As long as the focus in the well is misdirected because Batson has failed to provide a viable means of dealing with eliminating blacks from the jury, and precludes potential tools because it’s based on a ridiculous feel-good rationale, it will continue to serve as a palliative, only honored in the breach a few courts downstream.

But if no prosecutor got more than three bites of the apple to achieve a sustained conviction, Flowers would be home with his family today. We have the three pony rule. We have Holmes’ blight of three generations of imbeciles. Due process should preclude more than three trials, as no one should have to fight over the racist striking of blacks from a jury at his sixth trial.

8 thoughts on “Flowers’ Sixth and The Failure of Batson

  1. wilbur

    [Ed. Note: just use the link without any coding ([youtube…]) and it will work. I have to edit your code out otherwise. TIA]

  2. Skink

    “Due process should preclude more than three trials, as no one should have to fight over the racist striking of blacks from a jury at his sixth trial.”

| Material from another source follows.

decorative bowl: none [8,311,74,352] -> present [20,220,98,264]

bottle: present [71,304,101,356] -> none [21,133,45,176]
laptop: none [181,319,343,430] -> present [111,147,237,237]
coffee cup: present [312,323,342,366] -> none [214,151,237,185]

    For all reversals, or just those based on the composition of the venire?

    1. SHG Post author

      Three tries to get a sustainable verdict, no matter what, is enough opportunity for any government.

  3. Richard Kopf


    While I agree with you about application of the “three pony” rule for the Flowers case, I wager that the Court, at least behind the scenes, will adopt the 20 Mule Team Borax rule. The latter rule stands for the proposition that the law should stubbornly and very slowly trudge ahead with a wagon of words that obscure both reality and the obvious solution.

    Flowers is really not about Batson. It is about due process and a prosecutor who flaunts it. Given the history of the case, the rational and practical solution now is simply to say enough. Mr. Flowers fly like a bird, you are free. Due process has sharp teeth.

    All the best.


    1. SHG Post author

      Poor Flowers can’t fly, sadly, as his wings have been clipped by the 22 years of his life forfeited to the 20 Mule Team Borax Rule. There’s no rule that can give them back.

  4. szr

    The more I think about your proposed “three trial” limit rule, the more I like it. Your rule would likely do more to deter Batson violations than any Batson expansion. A smart prosector would be very careful to avoid any hint of misconduct if he or she knows that there is a “three trial” limit. Even a not-so-smart prosecutor would probably be more careful during a third trial.

    I can imagine your rule would be subjected to intense case law refinement over time over what, e.g., counts as a trial. But refinement from experience is what our courts do best.

  5. B. McLeod

    Obviously, somebody needs to get Batson to say “Shazam” so that it will be transformed into a marvel of a new, super-precedent that will adequately address race-based exclusion of jurors.